● **AIM OF THE EXERCISE**
Arrange every line of the material below as a numbered list, leaving out blank lines and the pictures.

● **DATA LISTING**

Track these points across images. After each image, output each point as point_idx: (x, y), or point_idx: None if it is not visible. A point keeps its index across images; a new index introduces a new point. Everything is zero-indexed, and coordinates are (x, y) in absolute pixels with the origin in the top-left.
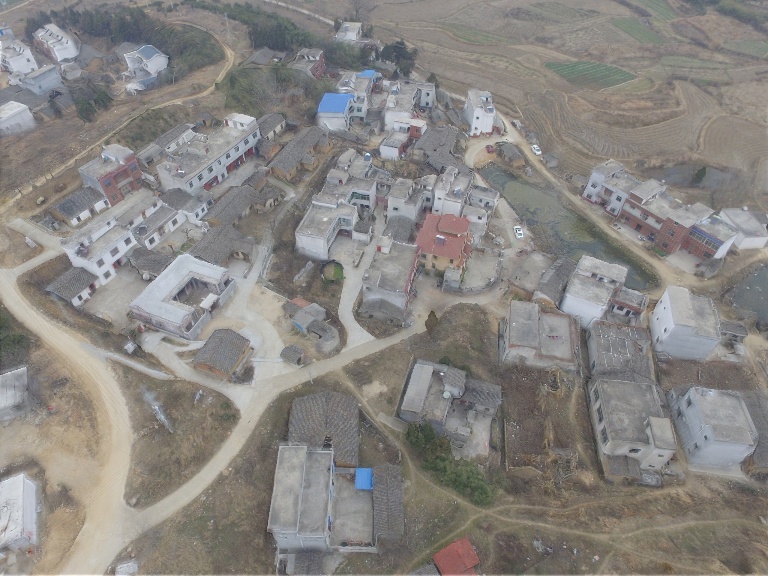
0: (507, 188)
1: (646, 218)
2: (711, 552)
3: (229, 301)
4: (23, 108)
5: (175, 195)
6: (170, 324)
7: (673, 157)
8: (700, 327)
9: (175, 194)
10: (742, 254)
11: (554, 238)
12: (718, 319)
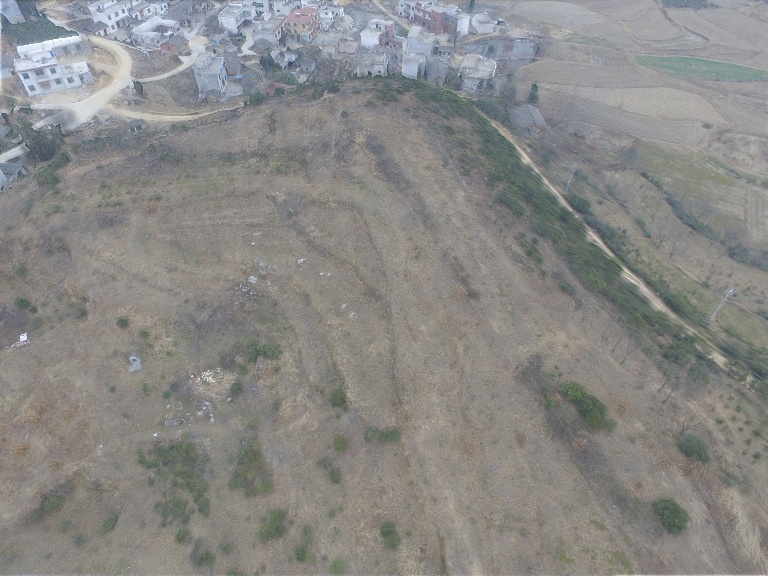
0: None
1: (425, 16)
2: None
3: None
4: None
5: None
6: (148, 38)
7: (467, 2)
8: (422, 41)
9: None
10: (479, 34)
11: None
12: (434, 39)
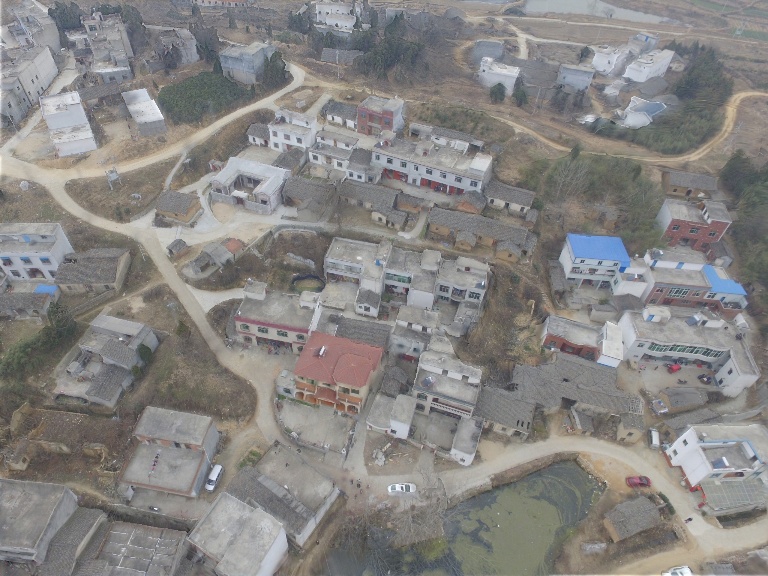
0: (537, 503)
1: None
2: None
3: (253, 212)
4: (513, 75)
5: (364, 153)
6: None
7: None
8: None
9: (365, 153)
10: None
11: (414, 559)
12: None
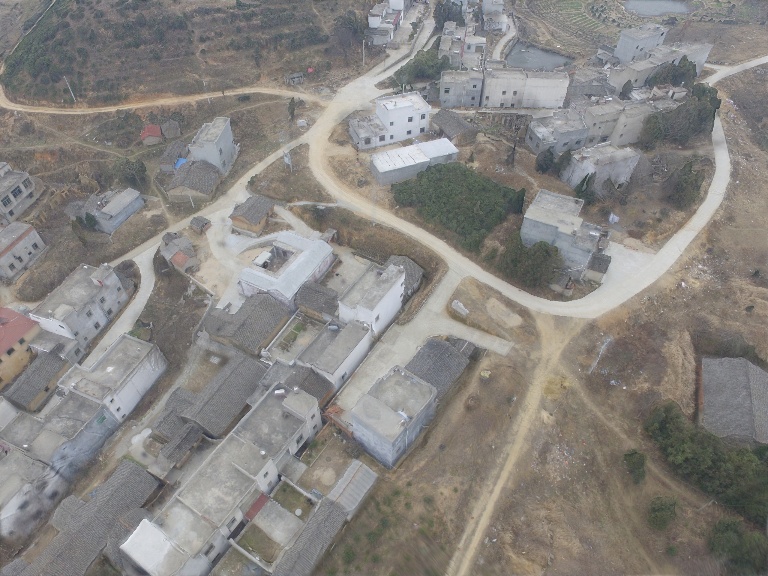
0: None
1: None
2: (33, 137)
3: None
4: None
5: (296, 380)
6: None
7: None
8: None
9: (296, 381)
10: None
11: None
12: None
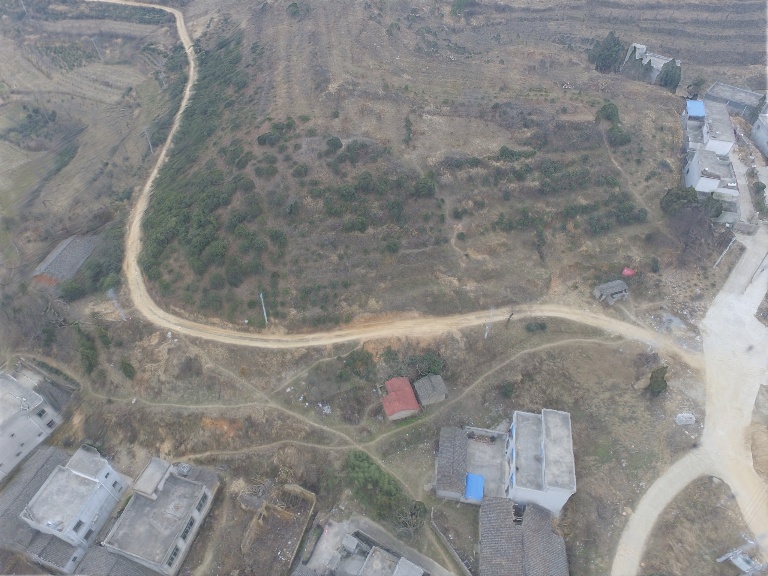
0: None
1: None
2: (198, 383)
3: None
4: None
5: None
6: None
7: None
8: None
9: None
10: None
11: None
12: None
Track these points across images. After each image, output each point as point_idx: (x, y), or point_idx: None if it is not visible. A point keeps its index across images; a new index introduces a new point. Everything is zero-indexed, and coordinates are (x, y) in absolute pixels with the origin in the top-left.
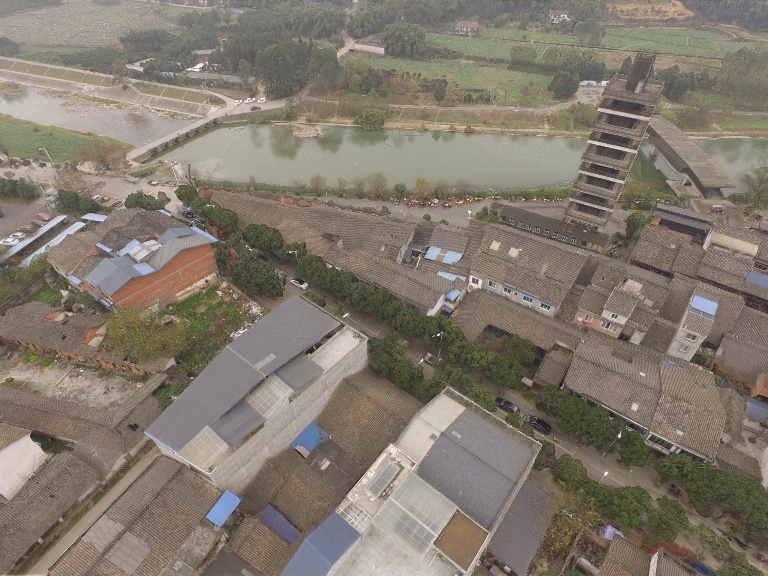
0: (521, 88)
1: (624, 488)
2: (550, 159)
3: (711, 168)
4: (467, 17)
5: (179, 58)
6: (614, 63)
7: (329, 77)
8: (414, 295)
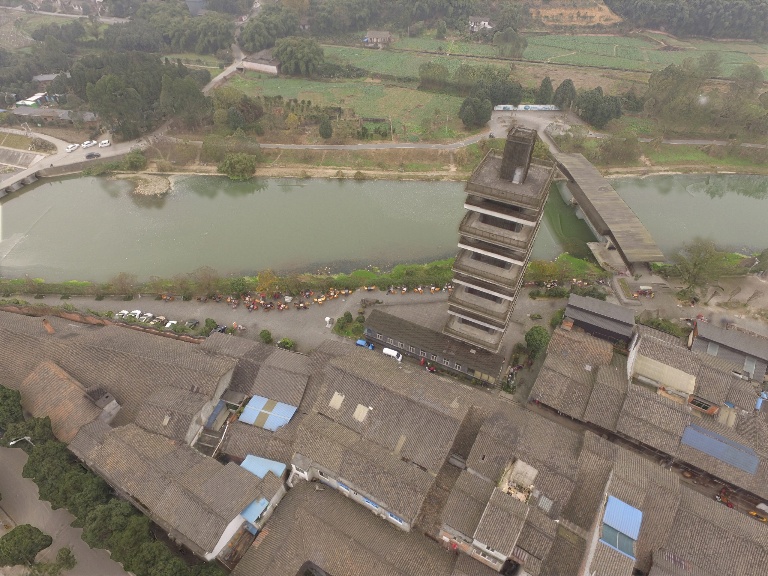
0: (421, 121)
1: None
2: (452, 215)
3: (637, 233)
4: (380, 25)
5: (11, 87)
6: (535, 80)
7: (187, 113)
8: (187, 524)
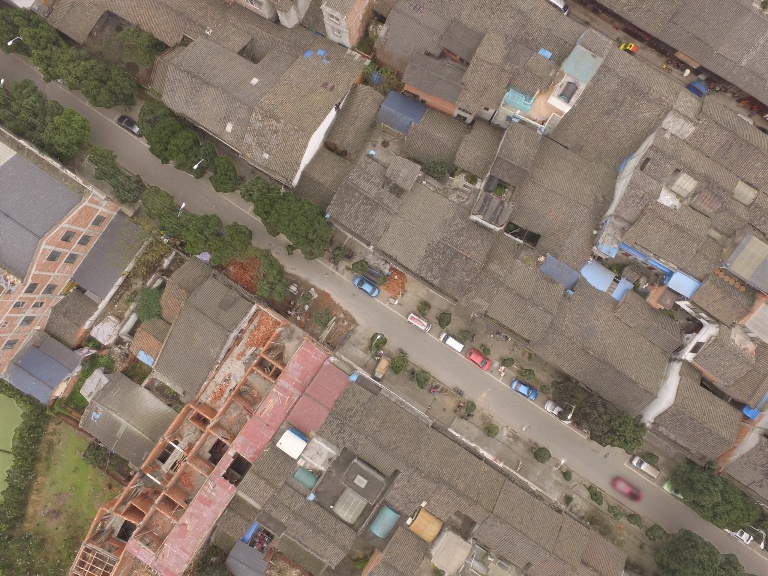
0: None
1: (194, 219)
2: None
3: None
4: None
5: None
6: None
7: None
8: None
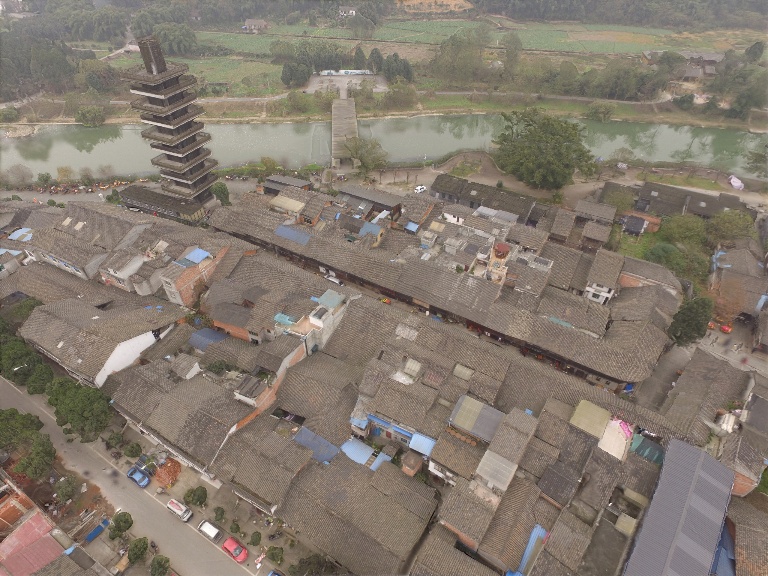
0: None
1: None
2: (245, 143)
3: None
4: (263, 16)
5: None
6: None
7: (52, 77)
8: None
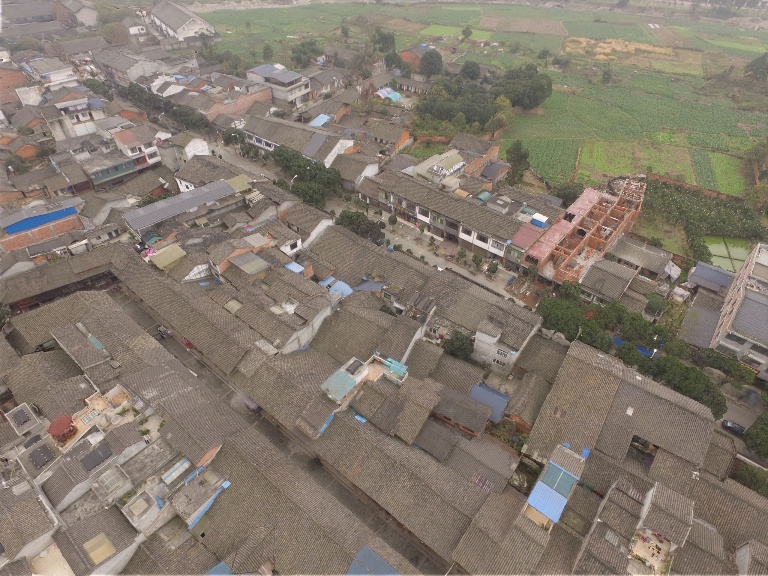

● **SOLUTION TO THE EXERCISE**
1. Track these points across images. After each image, output each point as point_idx: (x, y), or point_idx: None if it is not visible. A point keeps its index across images; a new index introduces a new point. Everything is zero-indexed, and coordinates are (x, y) in absolute pixels with the origin in the top-left.
2. 0: (507, 188)
3. 1: (646, 218)
4. 2: (711, 552)
5. 3: (229, 301)
6. 4: (23, 108)
7. 5: (175, 195)
8. 6: (170, 324)
9. 7: (673, 157)
10. 8: (700, 327)
11. 9: (175, 194)
12. 10: (742, 254)
13. 11: (554, 238)
14. 12: (718, 319)
15. 0: None
16. 1: (425, 16)
17. 2: None
18. 3: None
19. 4: None
20. 5: None
21. 6: (148, 38)
22. 7: (467, 2)
23. 8: (422, 41)
24. 9: None
25. 10: (479, 34)
26. 11: None
27. 12: (434, 39)
28. 0: (537, 503)
29. 1: None
30. 2: None
31. 3: (253, 212)
32. 4: (513, 75)
33. 5: (364, 153)
34. 6: None
35. 7: None
36. 8: None
37. 9: (365, 153)
38. 10: None
39. 11: (414, 559)
40. 12: None
41. 0: None
42. 1: None
43. 2: (33, 137)
44. 3: None
45. 4: None
46. 5: (296, 380)
47. 6: None
48. 7: None
49. 8: None
50. 9: (296, 381)
51. 10: None
52. 11: None
53. 12: None
54. 0: None
55. 1: None
56. 2: (198, 383)
57. 3: None
58. 4: None
59. 5: None
60. 6: None
61. 7: None
62. 8: None
63. 9: None
64. 10: None
65. 11: None
66. 12: None
67. Track these points across images. After each image, output each point as point_idx: (x, y), or point_idx: None if it is not visible. A point keeps its index across images; a new index introduces a new point. Everything is zero-indexed, and coordinates are (x, y) in absolute pixels with the origin in the top-left.
68. 0: (521, 88)
69. 1: (624, 488)
70. 2: (550, 159)
71. 3: (711, 168)
72. 4: (467, 17)
73. 5: (179, 58)
74. 6: (614, 63)
75. 7: (329, 77)
76. 8: (414, 295)
77. 0: (421, 121)
78. 1: None
79. 2: (452, 215)
80. 3: (637, 233)
81. 4: (380, 25)
82. 5: (11, 87)
83. 6: (535, 80)
84. 7: (187, 113)
85. 8: (187, 524)
86. 0: None
87. 1: (194, 219)
88. 2: None
89. 3: None
90. 4: None
91. 5: None
92. 6: None
93. 7: None
94. 8: None
95. 0: None
96. 1: None
97. 2: (245, 143)
98. 3: None
99. 4: (263, 16)
100. 5: None
101. 6: None
102. 7: (52, 77)
103. 8: None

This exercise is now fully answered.